Our water supply is critical to our economy, to our farms and ranches, to our way of life. We need to build the next generation of water projects so Texas is water secure for the next 50 years. I will ensure the state water fund is focused on the right priorities.
Speeding the regulatory permitting process is also critical for manufacturing and infrastructure projects. I will call on the Legislature to remove antiquated and confusing provisions in our water permitting and speed up the permitting and hearings process to keep Texas and Texas jobs growing.
Investing in Transportation
As Governor, I will also prioritize transportation and ensure money raised for roads is spent on roads.
I have proposed allocating $4 billion annually to transportation projects without creating new debt, taxes or fees. I also believe it is time to dedicate a substantial portion of the existing motor vehicle sales tax to road construction and maintenance. And we need legitimate commercial traffic and trade prioritized at border checkpoints that have become economic chokepoints. Commercial delays are impacting local economies, especially in the Rio Grande Valley. These changes will help keep commerce moving on Texas roads.
Educating the Future Workforce
For Texas to remain No. 1 in job creation, Texas must also strive to be No. 1 in education. Today’s students are the future workforce of Texas. They must be equipped with both the technical skills and the critical thinking skills needed to compete in Texas’ explosive job market.
My plan will help more of our high school students advance up the ladder of success, whether the next step is a career and technical training program, a community college, the military or an academic degree program at a four-year university. And my plan will elevate the national research standings of our public colleges and universities, making Texas a top research state so we continue to retain the best teachers and students to attract more investments, more businesses and more jobs.
Securing Energy Independence
As Attorney General, I have fought against the EPA’s war on energy. On my watch as Governor, we will continue to lead the nation in the development of energy and stand for common sense policies that create jobs.

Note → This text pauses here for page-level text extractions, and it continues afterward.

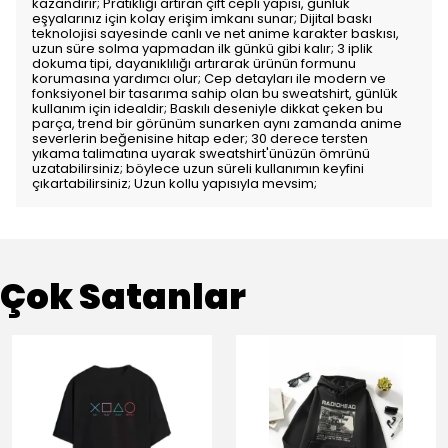
kazandırır; Pratikliği artıran çift cepli yapısı, günlük
eşyalarınız için kolay erişim imkanı sunar; Dijital baskı
teknolojisi sayesinde canlı ve net anime karakter baskısı,
uzun süre solma yapmadan ilk günkü gibi kalır; 3 iplik
dokuma tipi, dayanıklılığı artırarak ürünün formunu
korumasına yardımcı olur; Cep detayları ile modern ve
fonksiyonel bir tasarıma sahip olan bu sweatshirt, günlük
kullanım için idealdir; Baskılı deseniyle dikkat çeken bu
parça, trend bir görünüm sunarken aynı zamanda anime
severlerin beğenisine hitap eder; 30 derece tersten
yıkama talimatına uyarak sweatshirt'ünüzün ömrünü
uzatabilirsiniz; böylece uzun süreli kullanımın keyfini
çıkartabilirsiniz; Uzun kollu yapısıyla mevsim;
Çok Satanlar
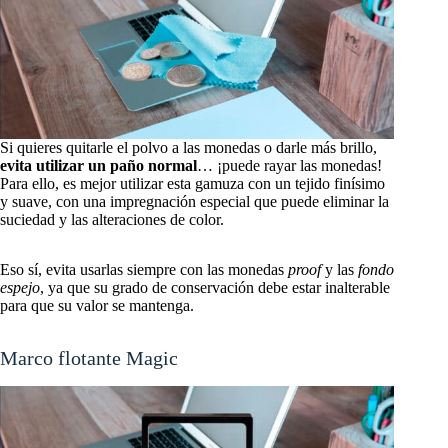
Si quieres quitarle el polvo a las monedas o darle más brillo,
evita utilizar un paño normal
… ¡puede rayar las monedas!
Para ello, es mejor utilizar esta gamuza con un tejido finísimo
y suave, con una impregnación especial que puede eliminar la
suciedad y las alteraciones de color.
Eso sí, evita usarlas siempre con las monedas
proof
y las
fondo
espejo
, ya que su grado de conservación debe estar inalterable
para que su valor se mantenga.
Marco flotante Magic Frame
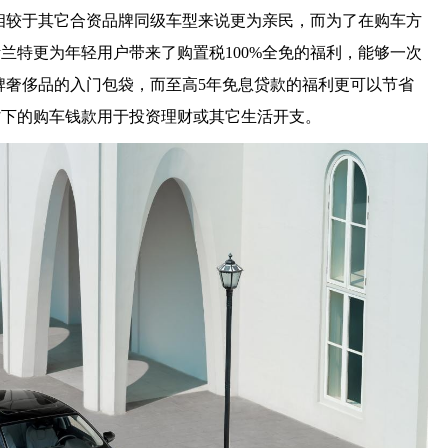
体定价相较于其它合资品牌同级车型来说更为亲民，而为了在购车方
兰特更为年轻用户带来了购置税100%全免的福利，能够一次
牌奢侈品的入门包袋，而至高5年免息贷款的福利更可以节省
省下的购车钱款用于投资理财或其它生活开支。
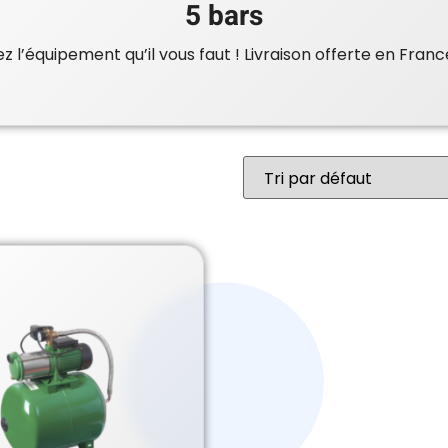
5 bars
 l’équipement qu’il vous faut ! Livraison offerte en Franc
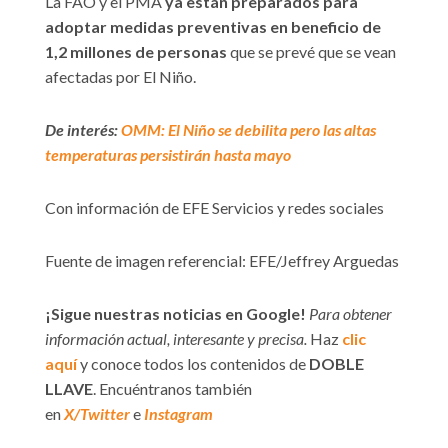
La FAO y el PMA
ya están preparados para
adoptar medidas preventivas en beneficio de
1,2 millones de personas
que se prevé que se vean
afectadas por El Niño.
De interés:
OMM: El Niño se debilita pero las altas
temperaturas persistirán hasta mayo
Con información de EFE Servicios y redes sociales
Fuente de imagen referencial: EFE/Jeffrey Arguedas
¡Sigue nuestras noticias en Google!
Para obtener
información actual, interesante y precisa.
Haz
clic
aquí
y conoce todos los contenidos de
DOBLE
LLAVE
. Encuéntranos también
en
X/Twitter
e
Instagram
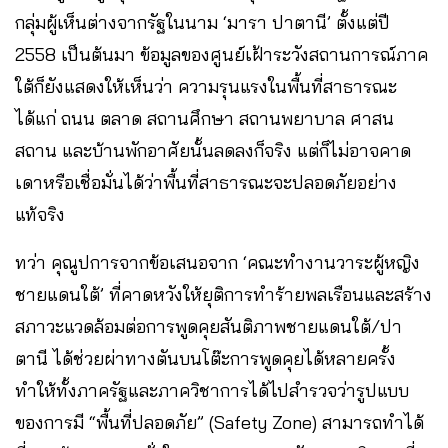
กลุ่มผู้เห็นต่างจากรัฐในนาม ‘มารา ปาตานี’ ตั้งแต่ปี
2558 เป็นต้นมา ข้อมูลของศูนย์เฝ้าระวังสถานการณ์ภาค
ใต้ก็ยังแสดงให้เห็นว่า ความรุนแรงในพื้นที่สาธารณะ
ได้แก่ ถนน ตลาด สถานศึกษา สถานพยาบาล ศาสน
สถาน และบ้านพักอาศัยนั้นลดลงก็จริง แต่ก็ไม่อาจคาด
เดาหรือเชื่อมั่นได้ว่าพื้นที่สาธารณะจะปลอดภัยอย่าง
แท้จริง
ทว่า คุณูปการจากข้อเสนอจาก ‘คณะทำงานวาระผู้หญิง
ชายแดนใต้’ ที่คาดหวังให้ยุติการทำร้ายพลเรือนและสร้าง
สภาวะแวดล้อมต่อการพูดคุยสันติภาพชายแดนใต้/ปา
ตานี ได้ช่วยผ่าทางตันบนโต๊ะการพูดคุยได้หลายครั้ง
ทำให้ทั้งภาครัฐและภาควิชาการได้ไปสำรวจว่ารูปแบบ
ของการมี “พื้นที่ปลอดภัย” (Safety Zone) สามารถทำได้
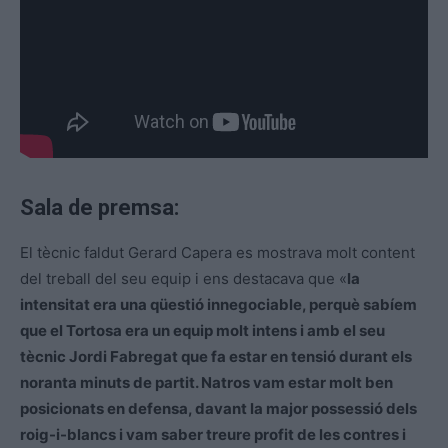
Sala de premsa:
El tècnic faldut Gerard Capera es mostrava molt content
del treball del seu equip i ens destacava que «
la
intensitat era una qüestió innegociable, perquè sabíem
que el Tortosa era un equip molt intens i amb el seu
tècnic Jordi Fabregat que fa estar en tensió durant els
noranta minuts de partit. Natros vam estar molt ben
posicionats en defensa, davant la major possessió dels
roig-i-blancs i vam saber treure profit de les contres i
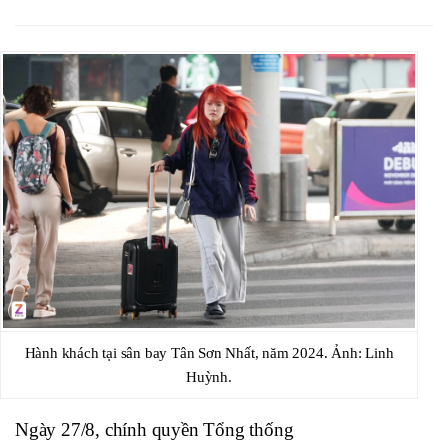
Hành khách tại sân bay Tân Sơn Nhất, năm 2024. Ảnh: Linh
Huỳnh.
Ngày 27/8, chính quyền Tổng thống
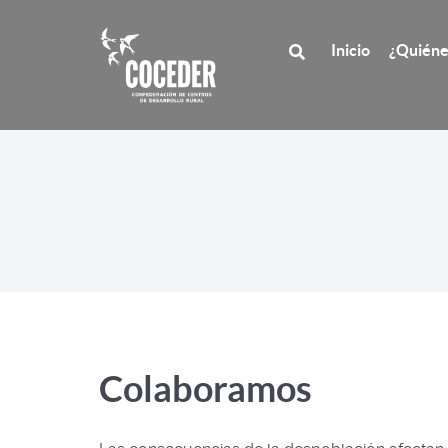
Inicio
¿Quiéne
Colaboramos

We can, and will, protect our air, land and water, while leveraging Texans’ ingenuity to grow our economy. Technical advances in fracking, for example, have increased natural gas production and helped to cut carbon dioxide emissions.Continued careful development of our oil and gas resources creates good jobs, fuels public and higher education and decouples America from risky dependence on the Middle East.
Envisioning the Future
As Texas goes, so goes America. And as America goes, so goes the world. We need vigorous, visionary leadership to keep Texas’ economy, the 13th largest in the world, strong. And I have a plan do it.
Limiting the size and scope of government, controlling spending, reducing debt and removing barriers to business growth will unleash the power of entrepreneurs and innovators and secure Texans’ freedom to aspire – that is the model of success for Texas, for the nation.
Texas is a job-creating machine and Texans are the force that powers it. I will be the Governor who keeps it that way.